Too harsh? Perhaps, considering the United States was facing a great Brazilian team. On the other hand, there must come a point in the discussion of soccer in the United States when the training wheels must be removed. Either this is youth soccer, in which the goal is to let everyone play, or this is the big time, in which second or third place is no longer acceptable.
There was so much momentum heading into Sunday’s game, so much enthusiasm after the United States’ stunning victory over Spain on Wednesday.
Still, instead of talking about a great triumph, we’re back to talking about what United States soccer needs to break through at home.
Regardless of Sunday’s outcome, the sport faces two major challenges in the United States. The first is how to continue to attract great athletes. . .
American soccer’s struggle to attract great talent is baffling because there are so many young people looking for something to do.

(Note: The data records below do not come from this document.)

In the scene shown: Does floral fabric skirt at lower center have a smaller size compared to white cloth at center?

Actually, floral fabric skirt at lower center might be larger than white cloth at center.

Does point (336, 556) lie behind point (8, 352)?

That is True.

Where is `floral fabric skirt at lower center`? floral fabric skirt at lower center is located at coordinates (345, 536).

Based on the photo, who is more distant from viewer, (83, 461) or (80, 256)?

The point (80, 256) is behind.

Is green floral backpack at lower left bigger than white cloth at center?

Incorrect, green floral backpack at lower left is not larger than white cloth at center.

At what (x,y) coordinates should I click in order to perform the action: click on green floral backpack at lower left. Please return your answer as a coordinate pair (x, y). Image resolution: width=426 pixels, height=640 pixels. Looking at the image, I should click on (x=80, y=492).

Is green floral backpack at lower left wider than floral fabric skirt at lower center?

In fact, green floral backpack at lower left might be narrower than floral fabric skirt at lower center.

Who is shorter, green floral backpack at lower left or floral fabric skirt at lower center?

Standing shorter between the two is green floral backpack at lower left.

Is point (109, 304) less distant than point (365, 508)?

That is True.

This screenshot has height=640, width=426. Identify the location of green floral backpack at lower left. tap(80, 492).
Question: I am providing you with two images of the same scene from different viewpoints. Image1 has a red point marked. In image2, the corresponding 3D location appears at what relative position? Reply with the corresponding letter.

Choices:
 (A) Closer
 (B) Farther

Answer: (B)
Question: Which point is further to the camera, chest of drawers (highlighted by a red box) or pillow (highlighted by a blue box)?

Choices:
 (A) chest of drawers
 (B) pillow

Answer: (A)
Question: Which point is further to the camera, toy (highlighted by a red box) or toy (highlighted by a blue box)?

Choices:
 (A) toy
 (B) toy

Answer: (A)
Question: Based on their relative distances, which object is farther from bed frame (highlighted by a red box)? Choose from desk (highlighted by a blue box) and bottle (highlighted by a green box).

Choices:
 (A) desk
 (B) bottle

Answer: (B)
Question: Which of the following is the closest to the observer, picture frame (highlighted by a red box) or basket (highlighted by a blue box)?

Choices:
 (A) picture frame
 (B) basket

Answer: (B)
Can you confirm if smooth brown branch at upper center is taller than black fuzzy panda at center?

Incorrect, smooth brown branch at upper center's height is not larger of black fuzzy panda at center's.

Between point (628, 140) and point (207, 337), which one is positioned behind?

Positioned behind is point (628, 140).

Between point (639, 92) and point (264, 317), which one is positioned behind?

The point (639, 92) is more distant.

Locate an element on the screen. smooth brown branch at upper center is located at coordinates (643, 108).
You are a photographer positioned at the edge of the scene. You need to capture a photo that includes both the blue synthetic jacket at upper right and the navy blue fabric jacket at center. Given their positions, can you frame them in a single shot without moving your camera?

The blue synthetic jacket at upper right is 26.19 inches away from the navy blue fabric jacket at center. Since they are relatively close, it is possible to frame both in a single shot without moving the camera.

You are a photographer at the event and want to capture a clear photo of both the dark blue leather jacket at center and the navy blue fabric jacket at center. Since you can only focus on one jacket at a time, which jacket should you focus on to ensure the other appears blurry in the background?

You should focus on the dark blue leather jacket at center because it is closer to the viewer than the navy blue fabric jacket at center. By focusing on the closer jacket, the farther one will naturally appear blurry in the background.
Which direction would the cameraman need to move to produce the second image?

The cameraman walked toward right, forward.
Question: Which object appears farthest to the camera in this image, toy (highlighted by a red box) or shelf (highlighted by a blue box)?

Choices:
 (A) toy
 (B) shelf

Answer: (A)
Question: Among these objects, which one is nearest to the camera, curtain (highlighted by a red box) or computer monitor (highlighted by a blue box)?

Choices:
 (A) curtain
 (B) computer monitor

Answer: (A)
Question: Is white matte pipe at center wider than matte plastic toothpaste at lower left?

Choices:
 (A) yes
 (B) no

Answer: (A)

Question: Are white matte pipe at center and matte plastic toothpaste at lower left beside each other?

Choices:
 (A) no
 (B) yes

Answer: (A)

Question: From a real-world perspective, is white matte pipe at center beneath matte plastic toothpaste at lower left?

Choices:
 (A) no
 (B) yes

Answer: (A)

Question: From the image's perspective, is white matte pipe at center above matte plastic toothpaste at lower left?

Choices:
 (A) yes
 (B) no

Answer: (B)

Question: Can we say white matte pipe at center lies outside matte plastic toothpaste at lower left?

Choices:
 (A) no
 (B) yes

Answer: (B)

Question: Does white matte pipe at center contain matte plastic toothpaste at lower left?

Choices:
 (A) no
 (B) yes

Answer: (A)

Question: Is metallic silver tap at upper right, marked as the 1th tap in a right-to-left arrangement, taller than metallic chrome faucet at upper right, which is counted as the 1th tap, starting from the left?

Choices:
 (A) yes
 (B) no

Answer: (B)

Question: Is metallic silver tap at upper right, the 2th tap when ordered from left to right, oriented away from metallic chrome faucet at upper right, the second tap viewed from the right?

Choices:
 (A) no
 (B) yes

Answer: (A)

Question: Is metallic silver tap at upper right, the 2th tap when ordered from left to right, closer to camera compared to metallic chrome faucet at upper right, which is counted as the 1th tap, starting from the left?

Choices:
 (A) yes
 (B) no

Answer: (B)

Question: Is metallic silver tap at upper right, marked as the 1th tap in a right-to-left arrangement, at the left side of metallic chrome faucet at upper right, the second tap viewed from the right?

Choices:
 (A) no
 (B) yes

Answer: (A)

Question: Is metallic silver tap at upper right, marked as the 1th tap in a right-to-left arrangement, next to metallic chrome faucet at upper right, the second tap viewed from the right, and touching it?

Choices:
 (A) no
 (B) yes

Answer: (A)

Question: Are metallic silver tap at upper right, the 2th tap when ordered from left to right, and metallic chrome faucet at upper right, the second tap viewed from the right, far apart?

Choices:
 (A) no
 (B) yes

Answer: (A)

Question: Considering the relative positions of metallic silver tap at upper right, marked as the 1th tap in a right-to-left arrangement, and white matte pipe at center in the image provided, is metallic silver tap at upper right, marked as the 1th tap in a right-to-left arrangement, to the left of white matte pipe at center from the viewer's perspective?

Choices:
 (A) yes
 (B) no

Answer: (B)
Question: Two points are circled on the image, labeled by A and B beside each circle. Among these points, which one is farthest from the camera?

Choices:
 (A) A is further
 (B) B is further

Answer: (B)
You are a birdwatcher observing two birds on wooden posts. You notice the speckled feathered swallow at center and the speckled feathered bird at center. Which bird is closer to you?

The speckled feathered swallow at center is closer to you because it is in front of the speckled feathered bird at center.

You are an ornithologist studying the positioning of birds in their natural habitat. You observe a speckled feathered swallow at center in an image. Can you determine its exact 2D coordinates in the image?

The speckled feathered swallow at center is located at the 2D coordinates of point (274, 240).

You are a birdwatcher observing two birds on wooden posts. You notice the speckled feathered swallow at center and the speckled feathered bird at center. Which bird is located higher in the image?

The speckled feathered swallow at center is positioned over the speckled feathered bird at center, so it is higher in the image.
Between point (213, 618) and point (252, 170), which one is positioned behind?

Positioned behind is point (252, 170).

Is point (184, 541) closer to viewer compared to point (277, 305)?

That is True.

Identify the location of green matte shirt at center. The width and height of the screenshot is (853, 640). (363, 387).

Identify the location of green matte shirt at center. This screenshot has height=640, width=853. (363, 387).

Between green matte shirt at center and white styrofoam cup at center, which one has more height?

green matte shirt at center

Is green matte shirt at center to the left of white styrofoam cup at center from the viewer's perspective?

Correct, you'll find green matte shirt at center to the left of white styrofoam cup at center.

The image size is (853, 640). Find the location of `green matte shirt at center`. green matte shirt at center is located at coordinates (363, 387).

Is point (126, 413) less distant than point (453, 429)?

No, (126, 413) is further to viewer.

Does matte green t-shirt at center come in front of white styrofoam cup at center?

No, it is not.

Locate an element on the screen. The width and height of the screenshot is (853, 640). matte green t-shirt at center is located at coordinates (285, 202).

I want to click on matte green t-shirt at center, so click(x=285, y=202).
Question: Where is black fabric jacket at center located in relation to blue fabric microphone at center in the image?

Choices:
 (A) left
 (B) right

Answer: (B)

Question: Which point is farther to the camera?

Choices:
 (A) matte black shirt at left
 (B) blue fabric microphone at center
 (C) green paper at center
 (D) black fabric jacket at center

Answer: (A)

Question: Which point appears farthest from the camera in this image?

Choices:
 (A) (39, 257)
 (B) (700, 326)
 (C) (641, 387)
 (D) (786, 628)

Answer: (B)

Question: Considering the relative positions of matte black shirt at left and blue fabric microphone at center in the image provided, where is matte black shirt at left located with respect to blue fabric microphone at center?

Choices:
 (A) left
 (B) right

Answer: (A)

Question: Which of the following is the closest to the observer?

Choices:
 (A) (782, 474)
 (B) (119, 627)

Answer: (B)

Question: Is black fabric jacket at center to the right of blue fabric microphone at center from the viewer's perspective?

The United States is one of the most powerful nations, one with phenomenal human resources.
The sprawling soccer federations reflect the nation: some have a lot, some have very little. The leadership must find the will — and a way — to redistribute resources. This is crucial for the long-term goal of having a great national team, year in and year out.
The more difficult challenge is to cultivate a broader consumer appetite for soccer in the United States. Debates continue about changing the nature of the sport to fit the American mind-set.